Human embryonic stem cell spheroids derived exosomal hsa_circ_0003258 sequestered dual targeting of miR-502-5p on KLF4/NF-κB and GALNT4/P53 to mitigate inflammation and apoptosis in hepatic ischemia reperfusion injury

Abstract

Hepatic ischemia–reperfusion injury (HIRI) refers to excessive inflammation and metabolic dysfunction caused by liver surgery injuries. Exosomes (Exos) derived from stem cells (SCs) play an active role in mitigating HIRI, but the molecular mechanism remains largely elusive. In this study, we demonstrated that Exos derived from human embryonic stem cell spheroids (3D hESCs) could alleviate HIRI and restore liver functions by alleviating inflammation in M1 macrophages (Macs) and resisting apoptosis of hepatocytes. Regarding the molecular mechanism behind these therapeutic effects, we identified a specific circRNA, named hsa_circ_0003258, enriched in 3D hESC-Exos, plays a key role in the treatment of HIRI. The synergistic effect of hsa_circ_0003258 was identified not only to contribute to the suppression of inflammation but also concurrently inhibited hepatocyte apoptosis by using a series of in vitro assays, particularly utilizing the co-culture system of hepatocyte organoids (Hep-orgs) with M1 Macs. Conversely, silencing hsa_circ_0003258 had opposite effects. Specifically, hsa_circ_0003258 was confirmed to act as a sponge for miR-502-5p with dual targets on KLF4 of Macs and GALNT4 of hepatocytes, and jointly activating the expressions of KLF4 in Macs and GALNT4 in hepatocytes. This cascade ultimately mitigated Macs inflammation and hepatocytes apoptosis by simultaneously deactivating NF‐κB and P53 signaling pathways.
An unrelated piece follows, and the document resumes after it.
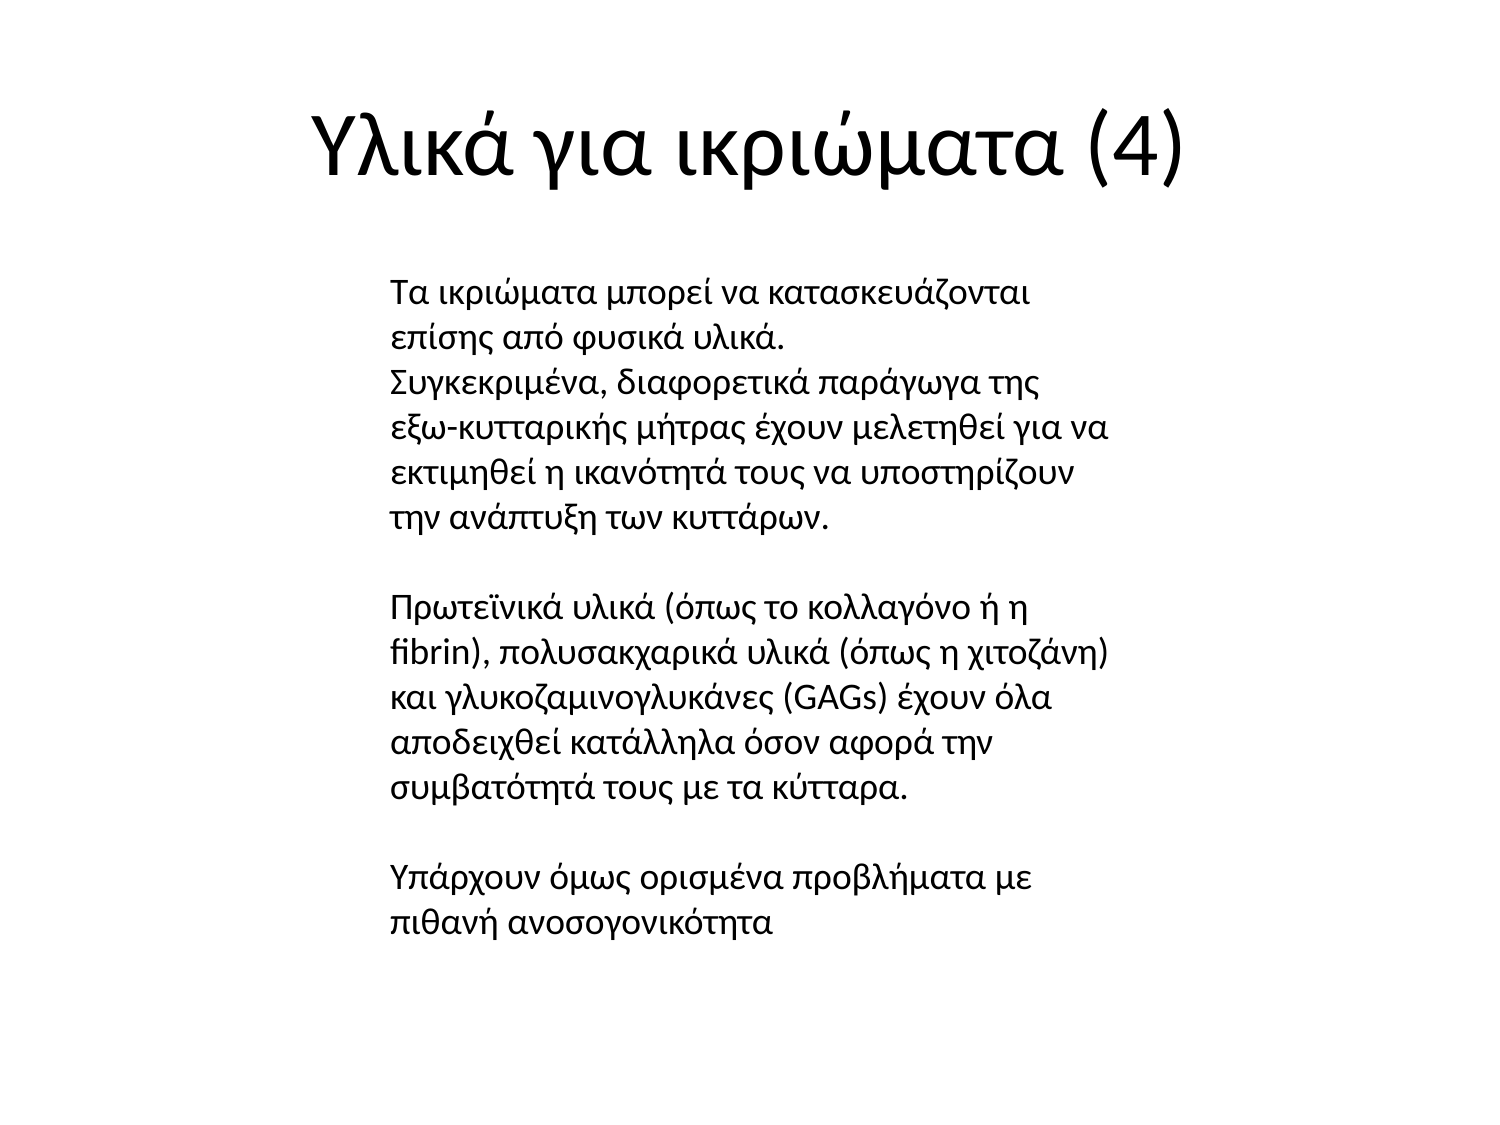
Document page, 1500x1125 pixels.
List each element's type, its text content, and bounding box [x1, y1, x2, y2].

In conclusion, we have illustrated that Exos derived from 3D hESCs possess the capability to attenuate HIRI. This effect is primarily achieved through the synergistic blockade of dual pathways involving hsa_circ_0003258/miR-502-5p/KLF4/NF‐κB and hsa_circ_0003258/miR-502-5p/GALNT4/P53 axes. Our findings provide insights into the precision treatment of HIRI through Exos based cell-free therapy.